Data communities provide social and practical incentives for scientists to voluntarily share and reuse data with colleagues. In order for data communities to emerge and grow, they need support. Information professionals, such as data librarians and research computing specialists, can advise data communities on best practices for data sharing and help them create or improve the required infrastructure, such as online repositories and metadata schemas. However, research scientists and information professionals rarely have structured opportunities to meet together, especially across institutional lines, for focused discussions about how they can collaborate to sustain data communities.

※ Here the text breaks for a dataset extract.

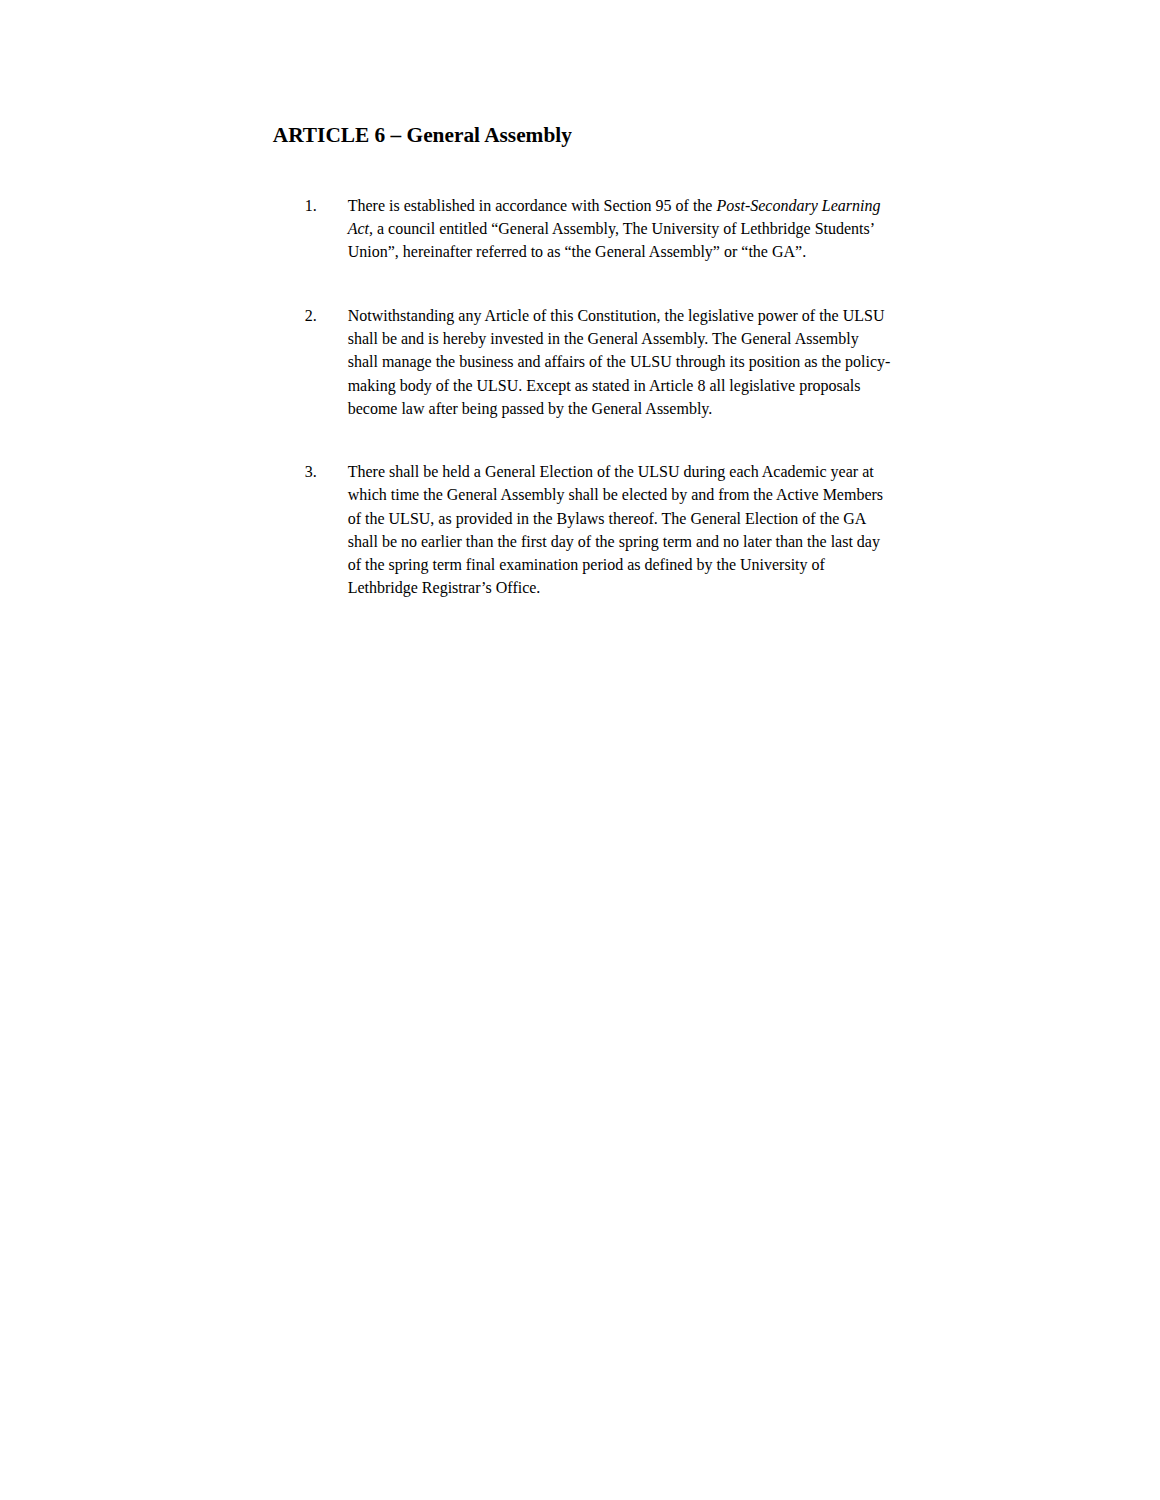ARTICLE 6 – General Assembly
There is established in accordance with Section 95 of the Post-Secondary Learning Act, a council entitled “General Assembly, The University of Lethbridge Students’ Union”, hereinafter referred to as “the General Assembly” or “the GA”.
Notwithstanding any Article of this Constitution, the legislative power of the ULSU shall be and is hereby invested in the General Assembly. The General Assembly shall manage the business and affairs of the ULSU through its position as the policy-making body of the ULSU. Except as stated in Article 8 all legislative proposals become law after being passed by the General Assembly.
There shall be held a General Election of the ULSU during each Academic year at which time the General Assembly shall be elected by and from the Active Members of the ULSU, as provided in the Bylaws thereof. The General Election of the GA shall be no earlier than the first day of the spring term and no later than the last day of the spring term final examination period as defined by the University of Lethbridge Registrar’s Office.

To address the need for collaboration among scientists and information professionals to understand, support, and promote the growth of data communities, Ithaka S+R and the Data Curation Network partnered together to host Leveraging Data Communities to Advance Open Science. This NSF-sponsored workshop series provided a forum for scientists from a variety of institutions and fields who are already involved in data communities—or who would like to be part of starting a data community—to collaborate with information professionals who are expert curators in their research area. Over a series of meetings that culminated in a two-day online workshop (Feb 28-March 1, 2022), data communities and information professionals met online to discuss community specific issues as well as broader strategies for moving forward.

To complement our final report on the workshop, we’ve invited several participants to reflect on what they’ve learned from the experience. Today’s blog post features an interview with Amanda Rinehart, a life sciences librarian at Ohio State University. The previous blog post interview, featuring Jordan Wrigley, a data librarian at the University of Colorado at Boulder, was published in July.

You come from a science background and now work as a data librarian. Can you tell us a bit about why you made that transition?

I worked for the USDA for more than a decade studying microbial communities in subtropical crop systems. So I have collected, organized, and analyzed a lot of research data related to those studies. As part of a committee assignment, I was put in charge of the “library” at my research facility. I put “library” in quotes because it was really a room with hundreds of books and journals in boxes, as well as whatever else people wanted to store. As I tried to make the books and journals available for the other researchers, I realized how much about running a library was hidden from the casual library user. I then talked to some librarians and took a cataloging class to find out how to do it properly, and a few years later I had a masters’ degree in library and information science just as data librarianship became an emerging job market. I took the leap and switched careers. Being a data librarian was a perfect combination of my love of science, my expertise with research data, and my interest in librarianship. One of the best choices I’ve ever made!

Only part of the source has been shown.